Your instructions |
Give the records again in full, exactly as written.

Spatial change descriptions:
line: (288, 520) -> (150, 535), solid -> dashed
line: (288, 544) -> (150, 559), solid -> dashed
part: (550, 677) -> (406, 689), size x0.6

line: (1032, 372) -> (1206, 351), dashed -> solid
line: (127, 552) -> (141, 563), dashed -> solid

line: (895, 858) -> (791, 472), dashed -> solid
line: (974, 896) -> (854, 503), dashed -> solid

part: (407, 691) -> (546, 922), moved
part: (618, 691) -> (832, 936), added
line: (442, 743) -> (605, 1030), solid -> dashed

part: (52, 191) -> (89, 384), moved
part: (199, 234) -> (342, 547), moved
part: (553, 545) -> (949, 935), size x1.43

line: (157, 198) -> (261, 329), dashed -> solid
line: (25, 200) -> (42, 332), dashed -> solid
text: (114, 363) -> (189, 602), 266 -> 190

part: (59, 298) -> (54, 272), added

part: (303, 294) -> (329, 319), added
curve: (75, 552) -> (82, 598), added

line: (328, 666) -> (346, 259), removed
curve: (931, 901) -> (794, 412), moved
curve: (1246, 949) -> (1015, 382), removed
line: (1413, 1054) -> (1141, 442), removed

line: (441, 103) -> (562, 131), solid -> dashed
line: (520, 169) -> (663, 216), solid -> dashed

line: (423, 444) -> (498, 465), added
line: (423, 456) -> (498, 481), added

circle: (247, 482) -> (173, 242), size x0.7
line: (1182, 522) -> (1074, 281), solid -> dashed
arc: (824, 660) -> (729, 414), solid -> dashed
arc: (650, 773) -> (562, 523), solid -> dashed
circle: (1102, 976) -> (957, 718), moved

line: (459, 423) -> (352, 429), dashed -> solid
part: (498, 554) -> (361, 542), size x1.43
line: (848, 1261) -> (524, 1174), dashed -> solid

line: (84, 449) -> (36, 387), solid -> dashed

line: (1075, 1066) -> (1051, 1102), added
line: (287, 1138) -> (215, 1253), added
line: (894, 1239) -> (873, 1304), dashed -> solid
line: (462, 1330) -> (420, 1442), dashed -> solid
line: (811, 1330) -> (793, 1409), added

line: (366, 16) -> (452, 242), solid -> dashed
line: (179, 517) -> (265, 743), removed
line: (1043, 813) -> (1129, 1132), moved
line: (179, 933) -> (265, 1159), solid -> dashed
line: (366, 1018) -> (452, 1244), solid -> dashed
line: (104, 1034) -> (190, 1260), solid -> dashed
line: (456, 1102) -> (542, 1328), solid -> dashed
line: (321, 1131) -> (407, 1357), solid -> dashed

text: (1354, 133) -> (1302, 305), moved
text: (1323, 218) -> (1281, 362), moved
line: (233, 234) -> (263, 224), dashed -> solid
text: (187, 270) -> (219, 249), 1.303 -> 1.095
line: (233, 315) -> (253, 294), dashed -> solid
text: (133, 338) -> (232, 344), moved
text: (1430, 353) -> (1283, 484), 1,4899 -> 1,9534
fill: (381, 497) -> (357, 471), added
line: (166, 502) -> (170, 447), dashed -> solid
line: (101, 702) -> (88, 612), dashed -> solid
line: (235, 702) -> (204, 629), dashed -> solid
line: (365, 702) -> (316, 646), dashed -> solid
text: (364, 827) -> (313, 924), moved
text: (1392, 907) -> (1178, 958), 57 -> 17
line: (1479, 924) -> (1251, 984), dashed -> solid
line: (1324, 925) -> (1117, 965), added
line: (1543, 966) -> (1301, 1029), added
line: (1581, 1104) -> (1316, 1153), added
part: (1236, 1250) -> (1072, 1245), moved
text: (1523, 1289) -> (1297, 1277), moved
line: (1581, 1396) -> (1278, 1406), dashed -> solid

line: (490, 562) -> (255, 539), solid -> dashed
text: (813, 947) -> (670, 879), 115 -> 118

Solution to this task |
line: (288, 520) -> (150, 535), solid -> dashed
line: (288, 544) -> (150, 559), solid -> dashed
part: (550, 677) -> (406, 689), size x0.6

line: (1032, 372) -> (1206, 351), dashed -> solid
line: (127, 552) -> (141, 563), dashed -> solid

line: (895, 858) -> (791, 472), dashed -> solid
line: (974, 896) -> (854, 503), dashed -> solid

part: (407, 691) -> (546, 922), moved
part: (618, 691) -> (832, 936), added
line: (442, 743) -> (605, 1030), solid -> dashed

part: (52, 191) -> (89, 384), moved
part: (199, 234) -> (342, 547), moved
part: (553, 545) -> (949, 935), size x1.43

line: (157, 198) -> (261, 329), dashed -> solid
line: (25, 200) -> (42, 332), dashed -> solid
text: (114, 363) -> (189, 602), 266 -> 190

part: (59, 298) -> (54, 272), added

part: (303, 294) -> (329, 319), added
curve: (75, 552) -> (82, 598), added

line: (328, 666) -> (346, 259), removed
curve: (931, 901) -> (794, 412), moved
curve: (1246, 949) -> (1015, 382), removed
line: (1413, 1054) -> (1141, 442), removed

line: (441, 103) -> (562, 131), solid -> dashed
line: (520, 169) -> (663, 216), solid -> dashed

line: (423, 444) -> (498, 465), added
line: (423, 456) -> (498, 481), added

circle: (247, 482) -> (173, 242), size x0.7
line: (1182, 522) -> (1074, 281), solid -> dashed
arc: (824, 660) -> (729, 414), solid -> dashed
arc: (650, 773) -> (562, 523), solid -> dashed
circle: (1102, 976) -> (957, 718), moved

line: (459, 423) -> (352, 429), dashed -> solid
part: (498, 554) -> (361, 542), size x1.43
line: (848, 1261) -> (524, 1174), dashed -> solid

line: (84, 449) -> (36, 387), solid -> dashed

line: (1075, 1066) -> (1051, 1102), added
line: (287, 1138) -> (215, 1253), added
line: (894, 1239) -> (873, 1304), dashed -> solid
line: (462, 1330) -> (420, 1442), dashed -> solid
line: (811, 1330) -> (793, 1409), added

line: (366, 16) -> (452, 242), solid -> dashed
line: (179, 517) -> (265, 743), removed
line: (1043, 813) -> (1129, 1132), moved
line: (179, 933) -> (265, 1159), solid -> dashed
line: (366, 1018) -> (452, 1244), solid -> dashed
line: (104, 1034) -> (190, 1260), solid -> dashed
line: (456, 1102) -> (542, 1328), solid -> dashed
line: (321, 1131) -> (407, 1357), solid -> dashed

text: (1354, 133) -> (1302, 305), moved
text: (1323, 218) -> (1281, 362), moved
line: (233, 234) -> (263, 224), dashed -> solid
text: (187, 270) -> (219, 249), 1.303 -> 1.095
line: (233, 315) -> (253, 294), dashed -> solid
text: (133, 338) -> (232, 344), moved
text: (1430, 353) -> (1283, 484), 1,4899 -> 1,9534
fill: (381, 497) -> (357, 471), added
line: (166, 502) -> (170, 447), dashed -> solid
line: (101, 702) -> (88, 612), dashed -> solid
line: (235, 702) -> (204, 629), dashed -> solid
line: (365, 702) -> (316, 646), dashed -> solid
text: (364, 827) -> (313, 924), moved
text: (1392, 907) -> (1178, 958), 57 -> 17
line: (1479, 924) -> (1251, 984), dashed -> solid
line: (1324, 925) -> (1117, 965), added
line: (1543, 966) -> (1301, 1029), added
line: (1581, 1104) -> (1316, 1153), added
part: (1236, 1250) -> (1072, 1245), moved
text: (1523, 1289) -> (1297, 1277), moved
line: (1581, 1396) -> (1278, 1406), dashed -> solid

line: (490, 562) -> (255, 539), solid -> dashed
text: (813, 947) -> (670, 879), 115 -> 118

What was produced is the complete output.